- **EXERCISE DIRECTIONS**
List each line of the data that holds the string "blog", please.

Extracted page text data:
+-------+
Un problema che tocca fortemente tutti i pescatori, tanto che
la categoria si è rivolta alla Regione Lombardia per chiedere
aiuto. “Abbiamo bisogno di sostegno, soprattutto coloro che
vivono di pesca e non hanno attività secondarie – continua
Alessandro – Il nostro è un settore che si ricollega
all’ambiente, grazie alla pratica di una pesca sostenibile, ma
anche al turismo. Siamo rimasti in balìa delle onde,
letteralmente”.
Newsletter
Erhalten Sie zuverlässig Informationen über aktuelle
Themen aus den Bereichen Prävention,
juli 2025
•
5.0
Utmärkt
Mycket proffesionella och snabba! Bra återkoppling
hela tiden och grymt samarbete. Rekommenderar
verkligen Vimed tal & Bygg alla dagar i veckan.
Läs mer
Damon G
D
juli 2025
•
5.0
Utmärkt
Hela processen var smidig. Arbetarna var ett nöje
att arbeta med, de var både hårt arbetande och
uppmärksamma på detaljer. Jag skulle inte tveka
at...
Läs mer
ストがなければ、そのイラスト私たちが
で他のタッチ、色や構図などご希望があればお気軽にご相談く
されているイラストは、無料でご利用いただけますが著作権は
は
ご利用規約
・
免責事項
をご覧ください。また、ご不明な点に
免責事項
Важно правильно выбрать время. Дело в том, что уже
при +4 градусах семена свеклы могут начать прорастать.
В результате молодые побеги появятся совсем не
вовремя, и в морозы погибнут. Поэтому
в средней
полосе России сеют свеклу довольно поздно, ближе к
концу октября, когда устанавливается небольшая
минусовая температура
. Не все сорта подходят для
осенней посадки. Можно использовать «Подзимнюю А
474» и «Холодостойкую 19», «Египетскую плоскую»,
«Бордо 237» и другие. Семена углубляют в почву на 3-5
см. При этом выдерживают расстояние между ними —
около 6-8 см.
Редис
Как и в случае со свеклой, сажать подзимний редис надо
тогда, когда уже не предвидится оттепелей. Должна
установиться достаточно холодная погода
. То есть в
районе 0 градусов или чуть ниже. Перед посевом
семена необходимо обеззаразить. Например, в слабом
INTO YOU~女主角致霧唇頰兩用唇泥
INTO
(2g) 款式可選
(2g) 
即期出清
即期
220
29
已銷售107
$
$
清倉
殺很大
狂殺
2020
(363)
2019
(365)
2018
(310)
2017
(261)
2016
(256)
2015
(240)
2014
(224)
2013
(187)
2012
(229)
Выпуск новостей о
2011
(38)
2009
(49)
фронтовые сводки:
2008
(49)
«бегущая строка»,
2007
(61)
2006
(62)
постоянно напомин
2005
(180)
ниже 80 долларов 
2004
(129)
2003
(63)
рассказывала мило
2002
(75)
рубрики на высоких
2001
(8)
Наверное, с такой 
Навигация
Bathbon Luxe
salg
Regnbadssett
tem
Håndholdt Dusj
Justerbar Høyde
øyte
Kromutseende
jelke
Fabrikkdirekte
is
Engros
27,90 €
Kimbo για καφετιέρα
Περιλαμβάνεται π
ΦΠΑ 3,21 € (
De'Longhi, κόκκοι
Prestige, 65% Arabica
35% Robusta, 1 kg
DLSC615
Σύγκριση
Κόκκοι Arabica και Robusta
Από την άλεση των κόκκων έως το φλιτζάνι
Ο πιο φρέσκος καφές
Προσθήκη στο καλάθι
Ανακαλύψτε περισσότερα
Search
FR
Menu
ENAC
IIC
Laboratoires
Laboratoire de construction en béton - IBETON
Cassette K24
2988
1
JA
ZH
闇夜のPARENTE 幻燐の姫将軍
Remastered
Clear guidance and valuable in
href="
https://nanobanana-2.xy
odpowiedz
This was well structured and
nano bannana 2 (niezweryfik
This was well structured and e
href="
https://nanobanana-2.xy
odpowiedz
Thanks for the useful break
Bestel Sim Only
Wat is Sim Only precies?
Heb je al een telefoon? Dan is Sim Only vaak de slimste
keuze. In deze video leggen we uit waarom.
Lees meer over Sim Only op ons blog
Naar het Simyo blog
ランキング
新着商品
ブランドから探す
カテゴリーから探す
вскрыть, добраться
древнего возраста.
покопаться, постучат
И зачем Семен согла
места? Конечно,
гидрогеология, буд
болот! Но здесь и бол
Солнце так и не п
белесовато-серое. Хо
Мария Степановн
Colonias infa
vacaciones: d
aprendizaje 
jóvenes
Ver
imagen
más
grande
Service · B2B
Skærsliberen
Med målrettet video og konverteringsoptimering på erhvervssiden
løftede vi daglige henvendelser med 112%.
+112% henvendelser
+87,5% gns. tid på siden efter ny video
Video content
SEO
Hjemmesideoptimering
+-------+
- **FINAL ANSWER**
Lees meer over Sim Only op ons blog
Naar het Simyo blog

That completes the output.